The part of this chapter that disturbed me were verses 8&9 when John tells the woman that people who do not believe in Jesus as Messiah are deceivers and antichrist and you should not allow them in your house. I thought that part of our calling as Christians was to share the good news and help others come to accept Christ???

Any thoughts?



Comment

This chapter reiterates what is my daily focus, that through Jesus I can have a relationship with the Father. He came to save us from death with His sacrifice. God has delivered us through Christ and those who reject His son reject the Light of the world and will forever remain in darkness.

Monday, June 20, 2011

1 John 5

Thanks to Mr. MacFeeley for getting the last chapter. I have found blogging on Sundays to be rather difficult, since my head is often on many other scriptures that day. For the time being, I'm going to blog on Mondays instead.

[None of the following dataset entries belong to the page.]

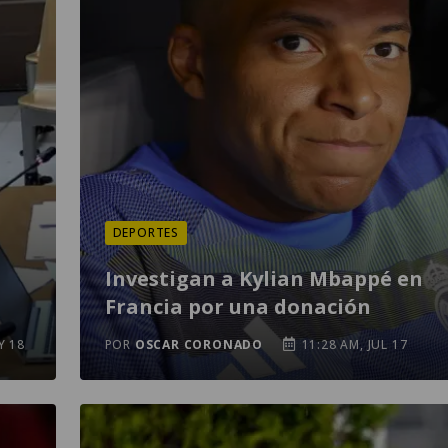
DEPORTES
Investigan a Kylian Mbappé en
Francia por una donación
Y 18
POR
OSCAR CORONADO
11:28 AM, JUL 17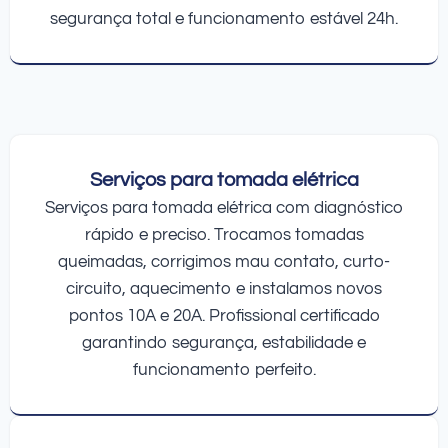
segurança total e funcionamento estável 24h.
Serviços para tomada elétrica
Serviços para tomada elétrica com diagnóstico
rápido e preciso. Trocamos tomadas
queimadas, corrigimos mau contato, curto-
circuito, aquecimento e instalamos novos
pontos 10A e 20A. Profissional certificado
garantindo segurança, estabilidade e
funcionamento perfeito.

This chapter really threw me for a loop - even more so than the rest of the book. I've never been overly enamoured with John's writing -- he seems more interested in poetic phrases than saying what he means. And this chapter is one of the worst - cyclical statements about Love and God and Spirit and water and blood. And the very strange reference in v. 16 about the "sin that does lead to death" that we are not told to pray about. Huh?

So I dug out my shortest commentary. Apparently, the chapter (and the book) was mostly likely written to refute those who were claiming that the Messiah and God were about Spirit -- that the messy, bloody, bodily Jesus could not be God. God is Love, God is Spirit (they claimed). John writes to say "No, God is flesh and blood."

This doesn't help me with v. 16 (I still have no satisfactory answer there, even after the reference books). BUT...I see how important the rest of the chapter is.

We still, over a thousand years later, fall into the trap of wanting a spiritual God. Our lives are messy. The lives of those around us are messy. God doesn't keep his hands clean and stay apart and "spiritual." God jumps into the carnality - literally. God is flesh.

In a society where we see so much more of other religions, it is important to remember that this belief is what makes us stand out. We know that Spirit is not enough to be the fullness of Truth. The Creator, the Source, the Power, the One....Must also be Flesh.